The Spring 2009 Tower Light will be released within the next few days. For years it has served as a creative outlet for students to show off their photography, poetry, prose and design.

"I have something to say, and this is a good forum to say it," senior Rob Ogden said. "I started writing as an escape from the morass of everyday life, the kind of drudgery. It's fun to create far away places and adventures, that kind of thing. And eventually, it becomes a forum for discussing more complicated and difficult things."

Senior Sarah Paye's untitled poem in this year's Tower Light is about the mystery of two people becoming one within a marriage.

"The first time I wrote it I took it to Dr. Somerville because I didn't know what to do with it," Paye said. "I didn't have any of the right words, but I had an idea I wanted to work with."

Somerville advised Paye to turn the poem more toward images and scenes rather than ideas, so it didn't sound too similar to John Donne.

Junior Cara Burke wrote two poems, "Mango" and "Good Friday," which made it into Tower Light. The first was originally meant as a "cute imagist poem," she said, and was submitted to Tower Light through a misunderstanding.

"Most of the editors on the board for the Tower Light are my good friends," Burke said. "I didn't realize that the submissions were sent in anonymously and so I sent in this poem about a mango because I thought it would be cute…they didn't know it was me and they actually liked it."

Her second piece was written last year after she reflected on how none of her family wanted to go to church on Good Friday.

Burke said conventional poets such as Lord Byron and Emily Dickinson influence her poems. She said she hopes to emulate their traditional forms, avoiding free verse poetry.

"Traditional forms are really, really good tools for achieving a good sound, because the beautiful sound is already there if you use the conventional rules," Burke said.

Perhaps because his stories must carry a narrative, Ogden is more concerned with cohesiveness than sound and sense.

"The main thing I'm concerned about is whether it sucks or not," Ogden said.

Authors like Cormac McCarthy and William Faulkner, Ogden said, are able create worlds so real that what they're writing becomes a dictation rather than a story.

Ogden finds a timeless charm in the Midwest of the early 20th Century. Ogden based his short story on a folk singer's song about a young man who gets revenge on his family for hanging his friend by burning their house down with his mother in it.

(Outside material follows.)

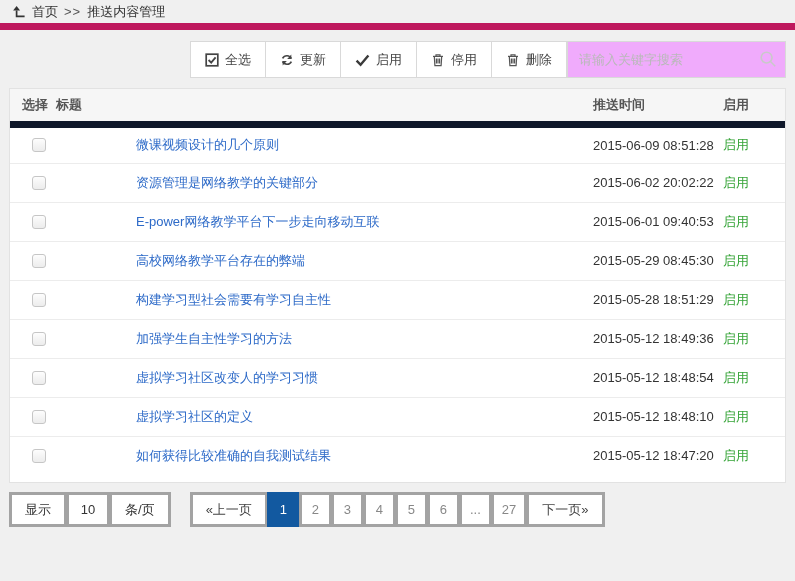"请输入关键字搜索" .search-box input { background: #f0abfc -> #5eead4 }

"For me, it would be very boring to go through life without these stories sort of happening and being a part of my whole experience," Ogden said.

"A lot of writers have written about this thing [in my story]," Ogden said. "But there's a lot about the early part of the century in this country in the rural places that's less glamorous than, but much more important than, or as important as the stuff that went on in the big urban centers. All of those little stories swim around."